BEGIN
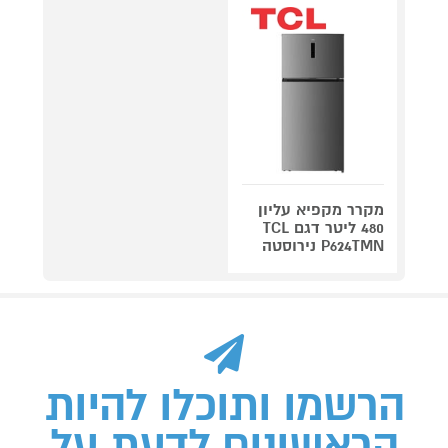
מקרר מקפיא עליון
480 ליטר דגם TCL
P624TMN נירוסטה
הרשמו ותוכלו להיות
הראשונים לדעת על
END
BEGIN
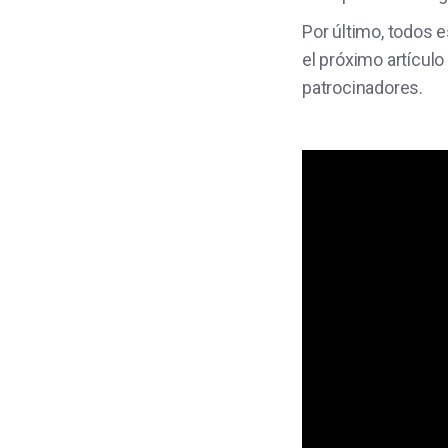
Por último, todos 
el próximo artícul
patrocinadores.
END
### [Task to complete]
An exact copy of the lines above, from the one containing "מקרר מקפיא עליון" down to the one containing "הראשונים לדעת על" and including both, is the whole answer; retype it and nothing else.

### [Exercise result]
מקרר מקפיא עליון
480 ליטר דגם TCL
P624TMN נירוסטה
הרשמו ותוכלו להיות
הראשונים לדעת על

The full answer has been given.